- Exercise requirements: Directions for the data below: repeat exactly the lines from the one with "atürliche ätherische Öle" through the one with "kontakt@stowarzyszenie-czerwonak.org", both included, and omit all pictures.

Page-level text extractions:
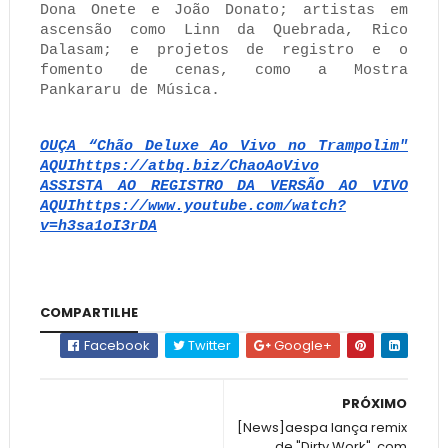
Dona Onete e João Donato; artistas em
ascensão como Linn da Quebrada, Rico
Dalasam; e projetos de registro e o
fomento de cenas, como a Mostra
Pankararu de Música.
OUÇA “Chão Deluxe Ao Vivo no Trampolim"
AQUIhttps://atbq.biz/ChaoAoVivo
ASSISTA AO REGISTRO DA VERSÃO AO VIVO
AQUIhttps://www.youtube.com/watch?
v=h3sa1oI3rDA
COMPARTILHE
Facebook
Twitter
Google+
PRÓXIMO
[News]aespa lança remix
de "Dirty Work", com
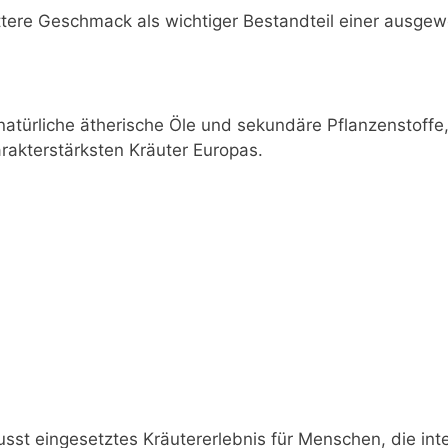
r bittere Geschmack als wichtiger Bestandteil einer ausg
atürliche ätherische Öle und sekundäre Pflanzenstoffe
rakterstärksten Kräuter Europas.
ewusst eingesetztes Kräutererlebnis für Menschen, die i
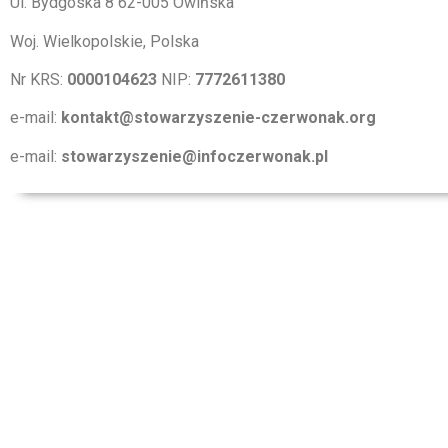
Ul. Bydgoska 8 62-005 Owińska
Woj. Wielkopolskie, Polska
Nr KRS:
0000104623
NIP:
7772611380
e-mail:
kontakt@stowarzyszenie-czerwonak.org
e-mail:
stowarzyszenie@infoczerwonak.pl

- Answer area:
atürliche ätherische Öle und sekundäre Pflanzenstoffe
rakterstärksten Kräuter Europas.
ewusst eingesetztes Kräutererlebnis für Menschen, die i
Ul. Bydgoska 8 62-005 Owińska
Woj. Wielkopolskie, Polska
Nr KRS:
0000104623
NIP:
7772611380
e-mail:
kontakt@stowarzyszenie-czerwonak.org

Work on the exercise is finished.